In a rather classic turn of events for me, I didn’t actually manage to get my senior retrospective in on time for the print version. So the only place you can see this article is online! Lucky you!
Anyways, I’ve wanted to write one of these things for years, since I was a freshman and watching other people graduate. And part of the reason why I wanted to write one of these is because so many people who graduated in the past that I respect immensely did as well. However, I’m not going into this process with any expectation that these words will completely change anyone’s Vassar experience. Most of the senior pieces are personal stories encouraging underclassmen to live life to the fullest, and while some are more effective than others, they still are primarily a platform for seniors to get one last look at their college careers and indulge their egos once more by describing what they’ve learned from it.
I’m going to try and do something different.
Instead, let’s talk about the Vassar community and how I think it can be changed. Like I said, I’m still not expecting this to turn around anyone’s life, but we need more discourse about this. So you can take these suggestions or you can leave them, I won’t be offended either way.
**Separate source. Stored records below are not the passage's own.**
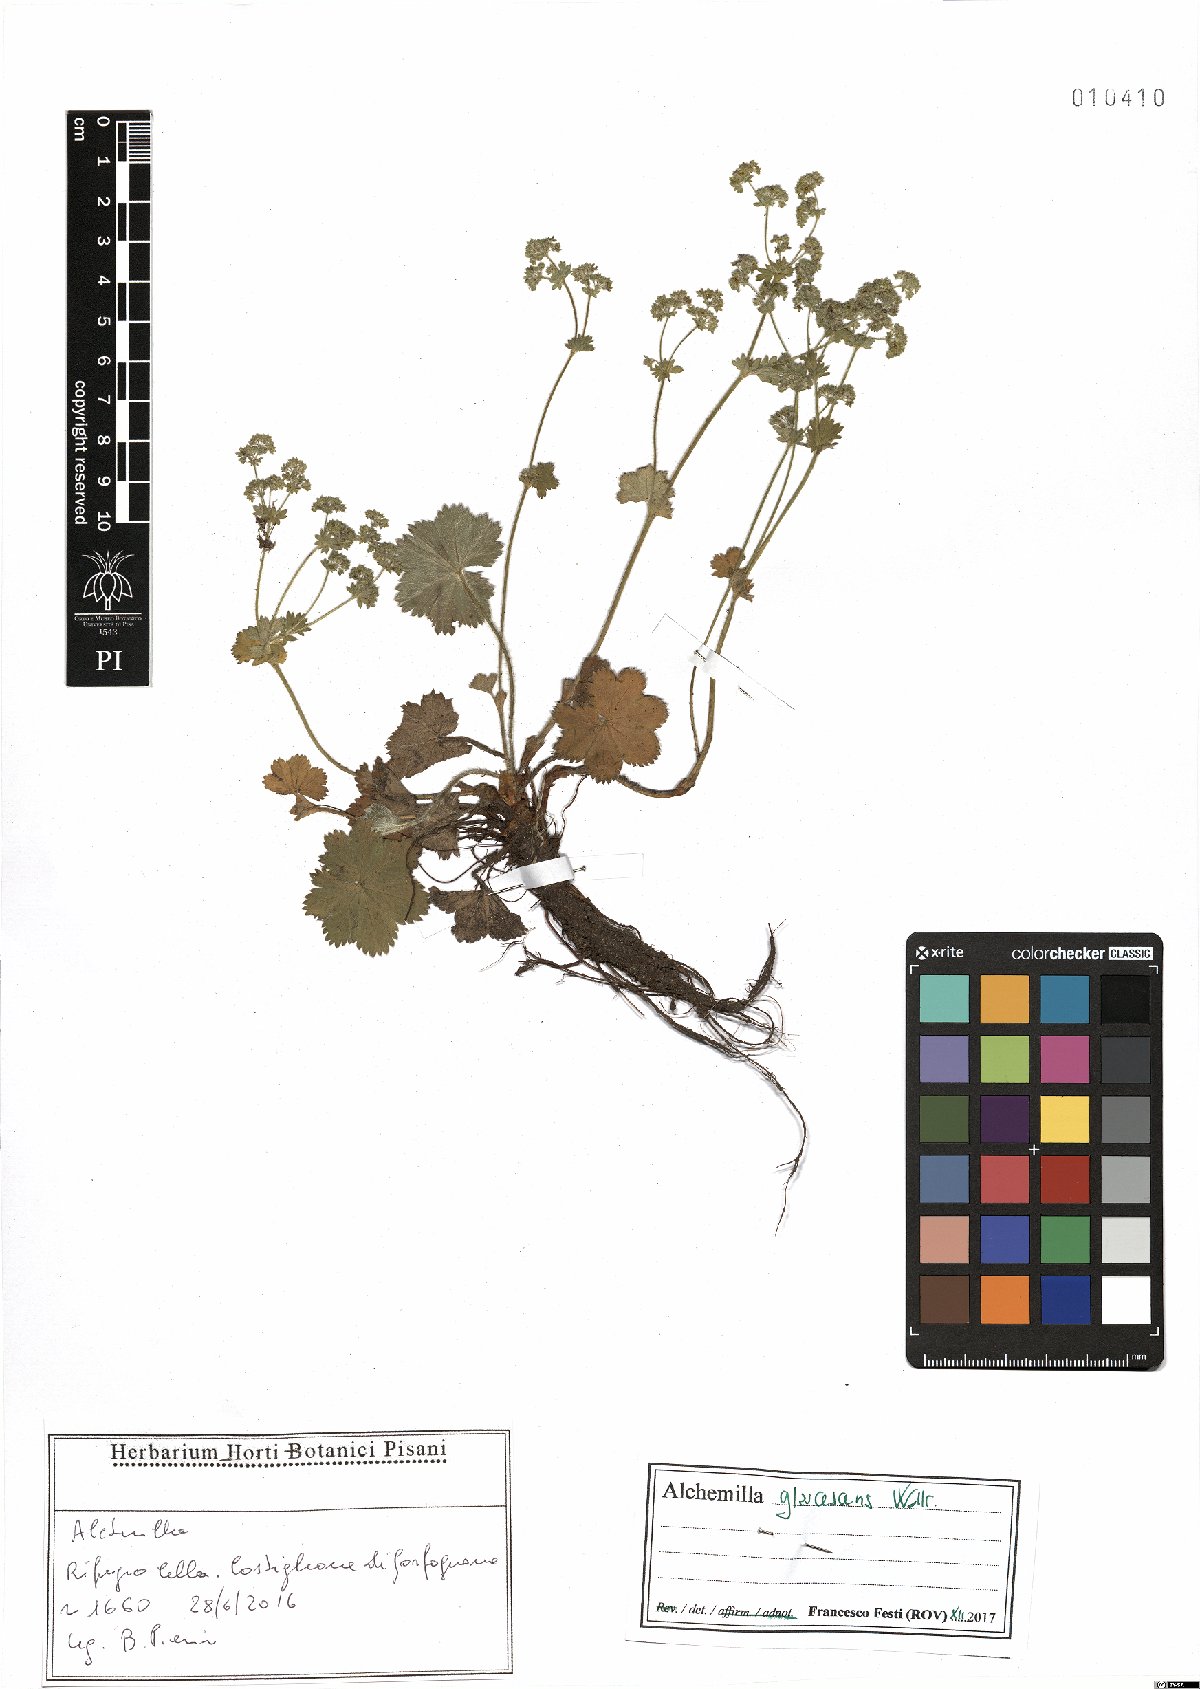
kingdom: Plantae
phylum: Tracheophyta
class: Magnoliopsida
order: Rosales
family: Rosaceae
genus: Alchemilla
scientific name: Alchemilla glaucescens
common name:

You should also take what I’m saying with a grain of salt, since I am a relatively privileged member of this community. But I also know that Vassar has not always felt like home to me, and these suggestions could maybe make it feel more like a home to other people.
College is a unique place, in that the student body completely changes over the course of four short years. Which can be a good thing, it means that there is constantly an influx of new freshmen with new ideas and solutions. This is often underestimated, but having new people coming in is so important in helping the school grow and change. But this also means that there’s constantly seniors graduating and leaving, and the freshmen coming in need to be taught some things about Vassar as a school. Which makes it hard to pass down any sort of institutional knowledge. I’d love to see a community more focused on teaching each other and growing together.
I would also love to see an environment where we are more focused on doing the right thing, as opposed to doing the most visible thing. Now the two can seem similar, but it’s the difference between making a huge fuss over a friend who is hurting and just asking how you can help. We’re college students, we want to do the right thing and get the credit for it. We want to stick it on our resumes that we helped others and made a difference. But what we’re forgetting is that you can’t quantify the help you give and that half the time the best way you can help is to get someone else more qualified. So much of this school is focused on doing things that look good instead of doing things that actually help. (Please see the Bridge Building, that thing doesn’t even have a handicap button on it.)
In general, I’d love to see a school that is more focused on helping each other. The period of time where I felt the greatest sense of community was actually just after Trump was elected President of the United States. Why do we need a tragedy in order to come together like that? Why can’t we help each other in times of happiness as well?
So those are my suggestions. Again, you can take or leave them, but we are about to go on a summer break for a few months. And even if you are staying on campus, you will be here but you won’t have the same experience, not really (trust me I know, I stayed on campus for a summer after my freshman year). This is a great time to sit down and really think about what you want this school to be like and how you want to contribute to it. In particular, think about the current problems and how you yourself contribute to them. Because we all have contributed in some way, whether it’s by not educating ourselves on issues, not advocating hard enough for these issues, or not advocating in the right way. We can all make some change to improve this school in the future.
I hope I’m around to see what good you will produce.